What to do —
What you output must match, exactly, the lines from the start of the records to the line containing "right knee: (217, 193)", both ends kept and pictures excluded.

Entries provided —
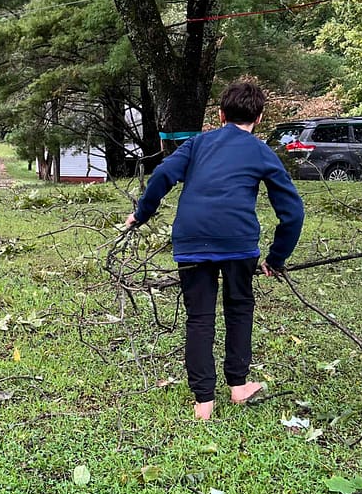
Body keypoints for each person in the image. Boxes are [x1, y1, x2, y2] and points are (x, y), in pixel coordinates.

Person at [123, 81, 304, 418]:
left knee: (199, 318)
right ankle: (238, 386)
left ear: (220, 114)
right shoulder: (261, 151)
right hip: (238, 243)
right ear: (260, 117)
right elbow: (292, 213)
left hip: (191, 241)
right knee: (238, 310)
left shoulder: (198, 143)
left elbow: (163, 174)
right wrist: (276, 257)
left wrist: (141, 213)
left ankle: (203, 402)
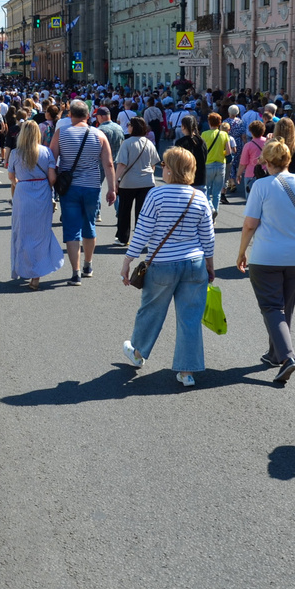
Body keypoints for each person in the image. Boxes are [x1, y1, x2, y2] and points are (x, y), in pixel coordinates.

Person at [120, 147, 215, 387]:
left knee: (151, 311)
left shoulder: (156, 195)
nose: (161, 168)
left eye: (163, 165)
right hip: (194, 263)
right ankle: (187, 371)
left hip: (162, 263)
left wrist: (128, 259)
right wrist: (210, 264)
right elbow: (208, 237)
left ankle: (138, 352)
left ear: (171, 170)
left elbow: (143, 231)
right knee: (190, 319)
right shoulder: (200, 197)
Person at [236, 140, 295, 384]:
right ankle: (275, 354)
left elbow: (250, 224)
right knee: (285, 307)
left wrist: (242, 251)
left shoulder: (261, 186)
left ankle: (287, 357)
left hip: (266, 255)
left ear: (266, 162)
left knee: (271, 307)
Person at [49, 101, 117, 285]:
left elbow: (51, 159)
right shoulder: (99, 134)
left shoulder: (61, 133)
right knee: (89, 225)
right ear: (88, 116)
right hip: (92, 186)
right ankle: (88, 264)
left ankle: (75, 272)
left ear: (70, 115)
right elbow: (108, 164)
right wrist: (112, 188)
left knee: (72, 229)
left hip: (69, 187)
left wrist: (51, 183)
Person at [7, 121, 63, 289]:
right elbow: (52, 178)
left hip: (23, 193)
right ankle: (36, 275)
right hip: (42, 193)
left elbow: (11, 176)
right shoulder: (46, 152)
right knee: (40, 234)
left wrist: (20, 184)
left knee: (22, 233)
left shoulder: (16, 153)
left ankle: (24, 268)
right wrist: (45, 188)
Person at [113, 118, 160, 246]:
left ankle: (123, 238)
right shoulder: (149, 143)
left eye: (129, 125)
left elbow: (121, 164)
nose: (128, 126)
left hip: (128, 182)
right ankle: (141, 239)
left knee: (124, 211)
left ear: (133, 127)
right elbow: (154, 164)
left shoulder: (127, 143)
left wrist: (115, 180)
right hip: (147, 182)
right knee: (143, 213)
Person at [199, 113, 229, 216]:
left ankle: (211, 208)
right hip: (221, 164)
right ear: (220, 123)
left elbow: (201, 150)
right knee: (217, 193)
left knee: (206, 190)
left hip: (208, 164)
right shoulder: (224, 134)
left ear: (209, 122)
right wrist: (221, 152)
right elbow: (228, 151)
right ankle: (214, 213)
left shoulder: (204, 134)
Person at [236, 120, 268, 198]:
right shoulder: (268, 143)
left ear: (251, 132)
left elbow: (243, 163)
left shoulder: (248, 145)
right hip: (266, 173)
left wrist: (238, 174)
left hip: (251, 174)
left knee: (251, 199)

Solved problem —
Body keypoints for each person in the image. Boxes are [x1, y1, x2, y2] and points are (x, y), in pixel coordinates.

Person at [123, 81, 304, 418]:
left knee: (199, 318)
right ankle: (238, 386)
left ear: (220, 114)
right shoulder: (261, 151)
right hip: (238, 243)
right ear: (260, 117)
right elbow: (292, 213)
left hip: (191, 241)
right knee: (238, 310)
left shoulder: (198, 143)
left elbow: (163, 174)
right wrist: (276, 257)
left wrist: (141, 213)
left ankle: (203, 402)
Body keypoints for each person in the image. Boxes are [x1, y1, x2, y2] and points are (x, y), in pixel coordinates.

Person at [120, 147, 215, 387]:
left knee: (151, 311)
left shoulder: (156, 195)
nose: (161, 168)
left eye: (163, 165)
right hip: (194, 263)
right ankle: (187, 371)
left hip: (162, 263)
left wrist: (128, 259)
right wrist: (210, 264)
right elbow: (208, 237)
left ankle: (138, 352)
left ear: (171, 170)
left elbow: (143, 231)
right knee: (190, 319)
right shoulder: (200, 197)
Person at [236, 140, 295, 384]:
right ankle: (275, 354)
left elbow: (250, 224)
right knee: (285, 307)
left wrist: (242, 251)
left shoulder: (261, 186)
left ankle: (287, 357)
left hip: (266, 255)
left ear: (266, 162)
left knee: (271, 307)
Person at [49, 101, 117, 285]:
left elbow: (51, 159)
right shoulder: (99, 134)
left shoulder: (61, 133)
right knee: (89, 225)
right ear: (88, 116)
right hip: (92, 186)
right ankle: (88, 264)
left ankle: (75, 272)
left ear: (70, 115)
right elbow: (108, 164)
right wrist: (112, 188)
left knee: (72, 229)
left hip: (69, 187)
left wrist: (51, 183)
Person at [7, 121, 63, 289]:
right elbow: (52, 178)
left hip: (23, 193)
right ankle: (36, 275)
right hip: (42, 193)
left elbow: (11, 176)
right shoulder: (46, 152)
right knee: (40, 234)
left wrist: (20, 184)
left knee: (22, 233)
left shoulder: (16, 153)
left ankle: (24, 268)
right wrist: (45, 188)
Person at [113, 118, 160, 246]:
left ankle: (123, 238)
right shoulder: (149, 143)
left eye: (129, 125)
left elbow: (121, 164)
nose: (128, 126)
left hip: (128, 182)
right ankle: (141, 239)
left knee: (124, 211)
left ear: (133, 127)
right elbow: (154, 164)
left shoulder: (127, 143)
left wrist: (115, 180)
right hip: (147, 182)
right knee: (143, 213)
Person at [199, 113, 229, 216]:
left ankle: (211, 208)
right hip: (221, 164)
right ear: (220, 123)
left elbow: (201, 150)
right knee: (217, 193)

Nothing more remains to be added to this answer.